The Maui and the magic fish hook, a recounting of a Maori legend.
Maori, natives of my homeland New Zealand, have many tales of how the New Zealand is made. One time I did a research on Maori history. Because Maori tales and legend survive so well, all tales were transmitted verbally by the familiy, Maori had no script until the Europeans came, so they were content to tell tales of their forebears to their sons and siblings.
The Maui and the Magic Hook is a well-known Maori legend about the origins of New Zealand. Maui, the youngest of his brethren, possess a miraculous capacity that his household did not know, for he was a half-god. If his brethren had known that, they might not have scorned him so much and let him join them in the fishery, or they might have been jealous.
Maui wanted to go angling, so he chose to go angling the floor of his brothers' Vaka on the eve of the war. Before Maui manifested himself to his brethren, the Vaka was far out to sea. No. The rowers continued out and soon began to fish.

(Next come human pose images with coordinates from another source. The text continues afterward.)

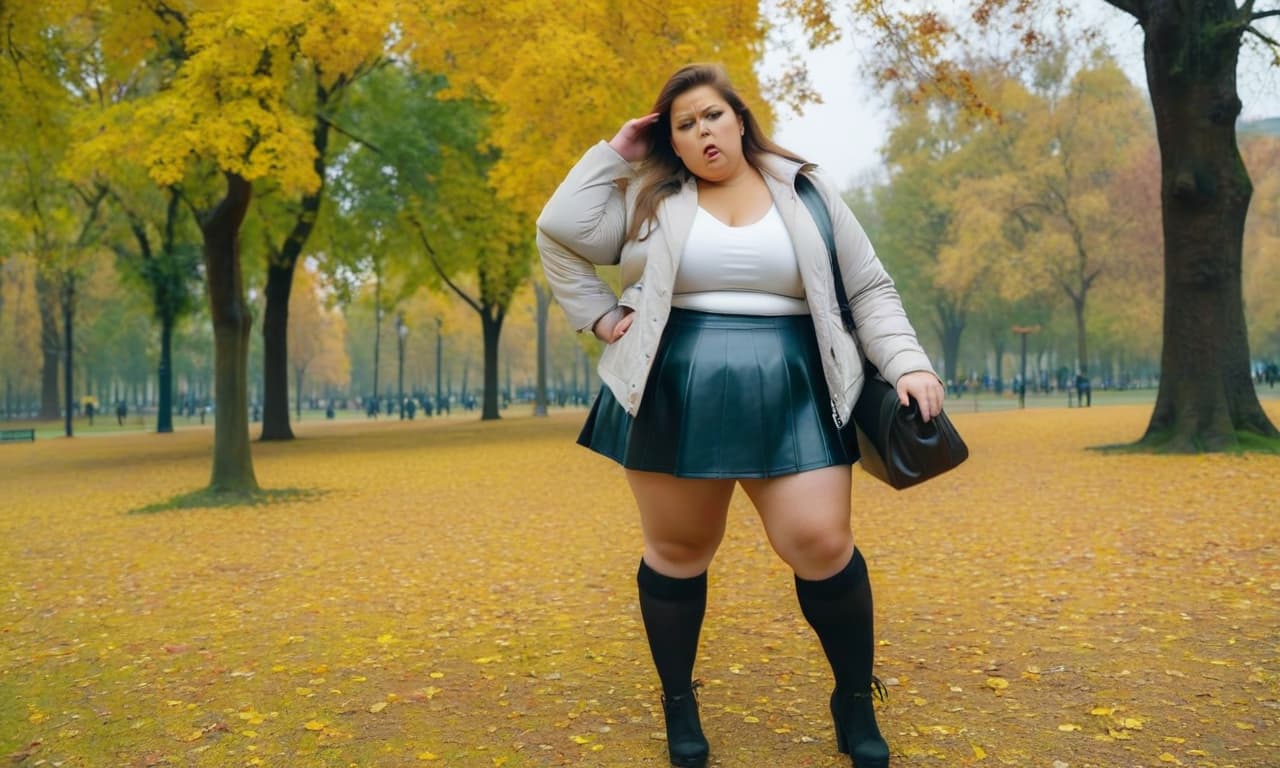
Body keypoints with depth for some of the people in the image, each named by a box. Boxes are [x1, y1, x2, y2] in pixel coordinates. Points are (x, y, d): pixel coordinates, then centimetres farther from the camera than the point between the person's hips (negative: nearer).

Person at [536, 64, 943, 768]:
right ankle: (678, 703, 27)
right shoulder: (650, 196, 8)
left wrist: (907, 365, -3)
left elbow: (867, 288, 8)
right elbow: (559, 235, 2)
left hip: (791, 401, 0)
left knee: (820, 545, -10)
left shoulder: (804, 189, 9)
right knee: (677, 553, 7)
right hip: (673, 403, 1)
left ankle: (856, 702, 13)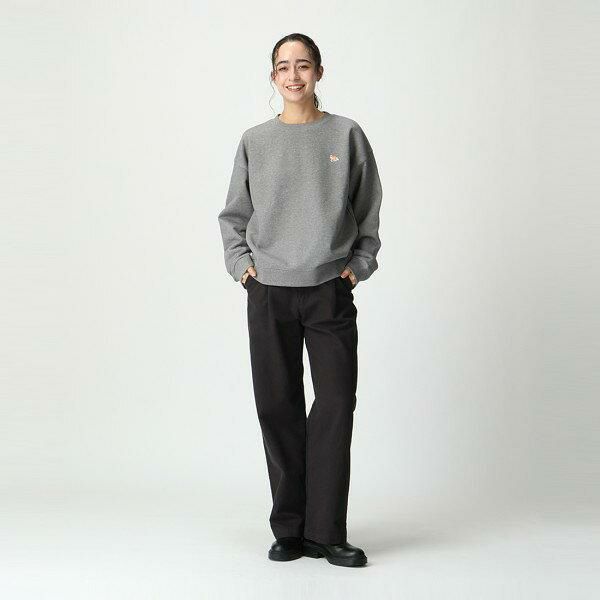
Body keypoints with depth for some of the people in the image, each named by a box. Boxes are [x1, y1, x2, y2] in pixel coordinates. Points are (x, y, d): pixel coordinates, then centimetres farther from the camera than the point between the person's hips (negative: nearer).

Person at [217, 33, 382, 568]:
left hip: (331, 291, -1)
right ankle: (290, 528, 14)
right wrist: (241, 263, 1)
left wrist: (360, 264, -1)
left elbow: (369, 211, 10)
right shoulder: (255, 142, 9)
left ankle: (325, 531, 4)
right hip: (268, 293, 1)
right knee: (278, 407, 3)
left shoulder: (346, 135, 6)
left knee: (336, 405, -5)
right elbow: (233, 215, 14)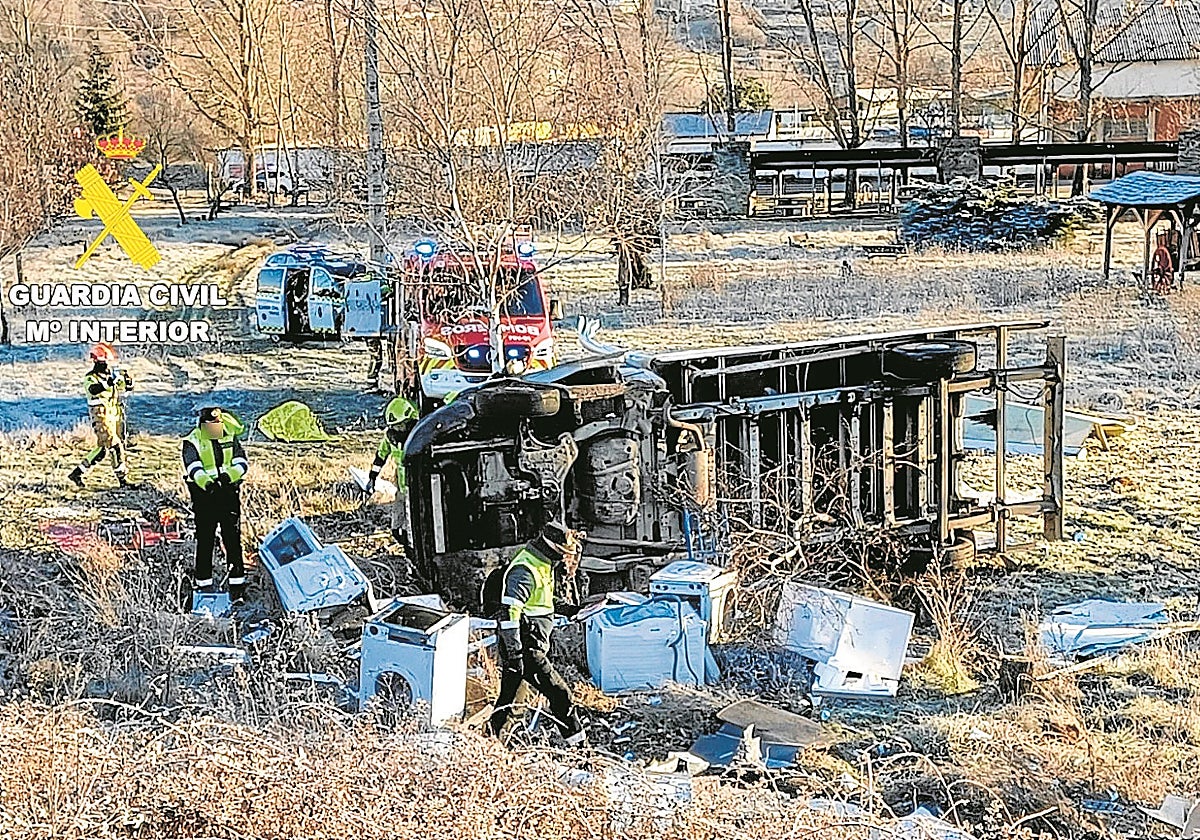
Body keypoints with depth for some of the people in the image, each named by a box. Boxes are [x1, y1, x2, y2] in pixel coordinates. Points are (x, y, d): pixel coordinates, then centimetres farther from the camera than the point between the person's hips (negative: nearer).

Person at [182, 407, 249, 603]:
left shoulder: (230, 437, 7)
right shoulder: (193, 442, -3)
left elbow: (242, 462, -1)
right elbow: (193, 467, -20)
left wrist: (228, 475, -22)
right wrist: (206, 482, -40)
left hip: (228, 493, 2)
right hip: (204, 495, -2)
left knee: (233, 539, 1)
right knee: (205, 541, 2)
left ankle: (237, 586, 3)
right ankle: (204, 583, 11)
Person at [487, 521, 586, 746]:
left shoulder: (542, 566, 13)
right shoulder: (524, 571, -20)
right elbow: (508, 612, -25)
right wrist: (514, 653, -26)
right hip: (525, 650, -10)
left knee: (507, 698, 15)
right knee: (559, 693, -6)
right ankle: (578, 742, 0)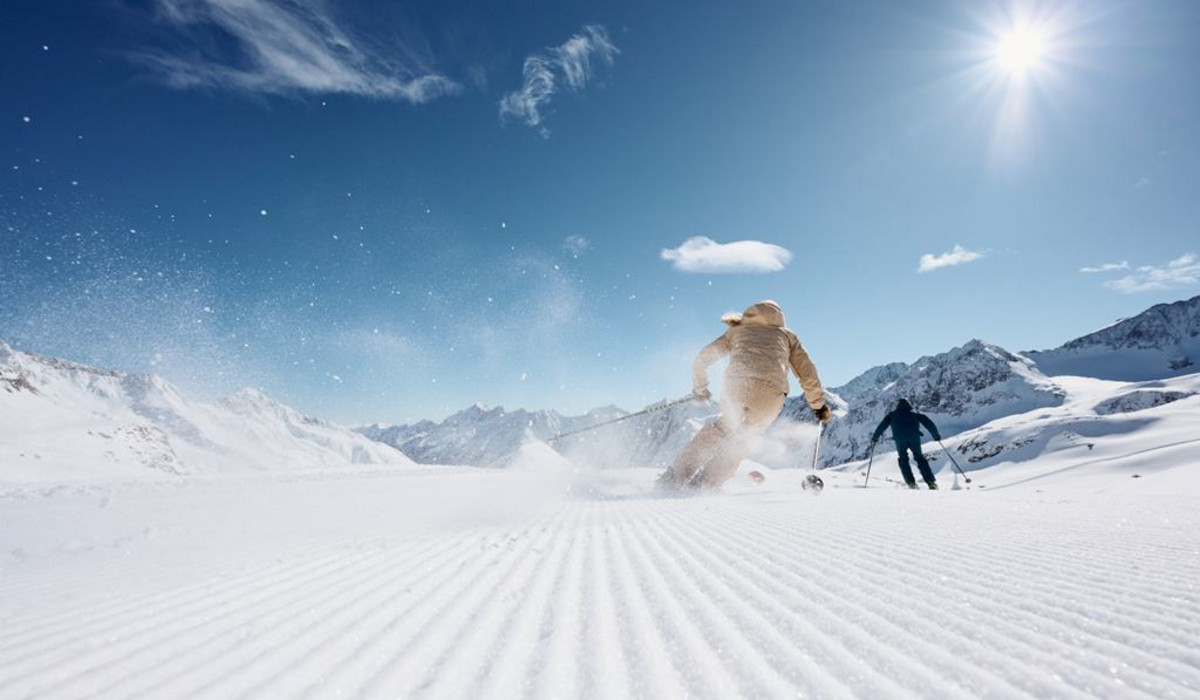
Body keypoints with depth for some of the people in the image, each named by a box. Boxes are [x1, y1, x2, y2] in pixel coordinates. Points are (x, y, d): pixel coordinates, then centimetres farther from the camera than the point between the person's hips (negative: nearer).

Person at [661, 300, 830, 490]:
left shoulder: (737, 330, 30)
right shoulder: (786, 334, 30)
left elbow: (701, 360, 29)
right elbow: (807, 373, 23)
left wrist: (699, 388, 44)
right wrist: (818, 405, 33)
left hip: (736, 387, 1)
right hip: (771, 395, -1)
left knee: (724, 426, 27)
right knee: (743, 439, 21)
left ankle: (680, 473, 23)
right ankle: (705, 483, 18)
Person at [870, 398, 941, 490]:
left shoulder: (893, 414, 26)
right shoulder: (915, 413, 29)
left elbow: (882, 425, 17)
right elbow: (929, 423, 21)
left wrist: (875, 437, 22)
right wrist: (936, 435, 30)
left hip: (899, 438, -1)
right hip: (914, 437, 1)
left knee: (903, 459, 15)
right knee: (920, 458, 14)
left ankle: (911, 483, 2)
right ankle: (931, 482, 5)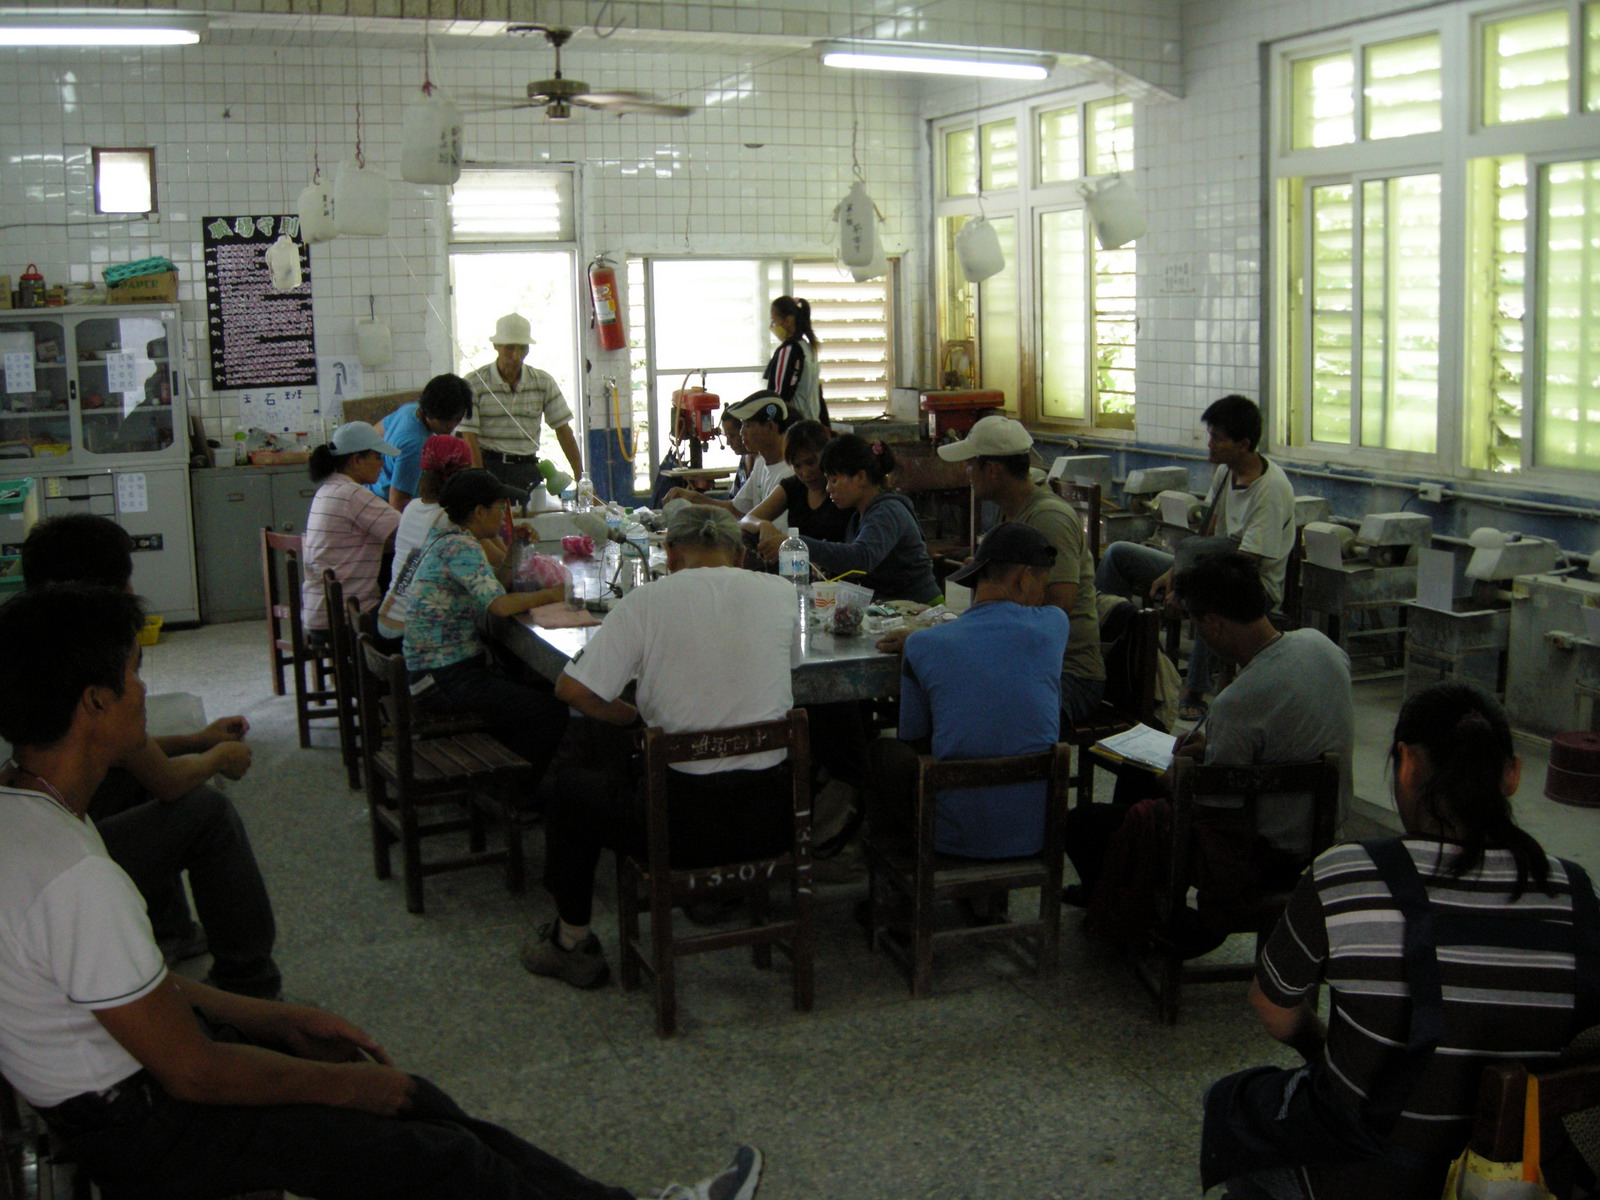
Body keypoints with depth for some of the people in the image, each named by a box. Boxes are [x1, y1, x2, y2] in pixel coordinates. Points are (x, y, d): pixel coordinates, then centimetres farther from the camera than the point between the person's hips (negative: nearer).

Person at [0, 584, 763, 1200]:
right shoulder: (74, 878, -31)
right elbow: (193, 1073, -24)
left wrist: (280, 1021, 8)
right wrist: (345, 1085, -10)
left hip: (112, 1073, 9)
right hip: (137, 1130, -9)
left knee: (413, 1100, 8)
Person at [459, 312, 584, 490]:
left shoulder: (544, 383, 6)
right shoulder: (474, 383, -4)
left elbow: (563, 430, 6)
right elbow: (469, 437, -8)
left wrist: (580, 477, -1)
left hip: (527, 468, 3)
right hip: (488, 467, -3)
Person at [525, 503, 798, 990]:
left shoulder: (646, 602, -9)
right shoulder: (780, 593, 0)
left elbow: (572, 689, -8)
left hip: (682, 826, -3)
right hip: (767, 822, 3)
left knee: (570, 787, 27)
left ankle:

The Maui dangling his magic fish hook, which he had formed from an aboriginal jaw bone, over the side of the Vaka, he burst through the wobbling waters and struck down, down, down. Felt way too much to be a fish trawler. In fact, it was so powerful that Maui had to ask his brethren to help him take the fish, whatever it was.
Together they hoisted and stressed and pulled and blew until what later appeared to Te Ika a Maui, the fish of Maui. He was not sure how the deities would respond to him and his brethren who revealed this huge fish from the ocean, so they said to his brethren to abandon the fish and not slice it while he walked and soothed the deities.
However, either the Maui Brothers did not respected or were eager or perhaps both, for they soon began to slice and chop the fish and unconsciously created the hills and dales, burrs and shorelines in a country that later became known as New Zealand's North Island.